A Sociological Study of Social Resources and the Patient Experience of Multiple Chronic Illnesses Thumbnail


Tom Porter


The number of people living with multiple chronic illnesses (multimorbidity) is increasing and this trend is set to continue. In recent years, there has been a significant increase in epidemiological and clinically informed research into this patient population. However, the extant literature offers relatively little insight into how lay individuals make sense of multimorbidity.
Social resources, or the physical and emotional sustenance provided by others, are recognised increasingly as a means towards affecting health outcomes. Social resources are apparent as a nascent theme at the levels of health and social care policy, service organisation, and increasingly, at the level of primary care delivery.

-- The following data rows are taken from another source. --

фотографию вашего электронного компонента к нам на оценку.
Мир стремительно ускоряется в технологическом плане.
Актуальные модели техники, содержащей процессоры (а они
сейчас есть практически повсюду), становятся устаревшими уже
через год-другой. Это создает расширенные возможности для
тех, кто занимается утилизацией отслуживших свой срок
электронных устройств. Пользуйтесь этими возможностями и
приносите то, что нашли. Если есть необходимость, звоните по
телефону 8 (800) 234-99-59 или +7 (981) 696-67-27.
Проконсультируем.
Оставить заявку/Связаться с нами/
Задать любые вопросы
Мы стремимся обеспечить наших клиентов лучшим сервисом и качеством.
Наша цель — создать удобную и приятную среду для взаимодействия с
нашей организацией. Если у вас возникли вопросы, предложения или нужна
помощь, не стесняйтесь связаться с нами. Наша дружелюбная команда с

However, the apparent enthusiasm for social resources is not universal, and critics have questioned both the socio-political motives behind this trend as well as its underlying social theory.
This study employs in-depth qualitative interviews and applies an interpretive approach to analysis. 15 participants living with (at least) osteoarthritis and cardiovascular disease took part in up to two interviews. In addition, a small number of participants’ spouses (four) were recruited into the study.
Findings illustrate the ways in which lay individuals make sense of multimorbidity. This thesis draws attention to certain biomedical assumptions made by clinically informed literature. These assumptions are discussed with regard to the concept of illness prioritisation and the relevance of multimorbidity (in conceptual terms) to lay experience.
Findings also illustrate the complexity of social resource exchange during illness. A novel conceptual model is developed to elucidate participants’ accounts of supportive practices. Further, findings highlight the role of morality in shaping the experience of support. These observations are synthesised under the theoretical banner of gift-exchange theory, and implications are identified for the application of social resources in policy and service delivery.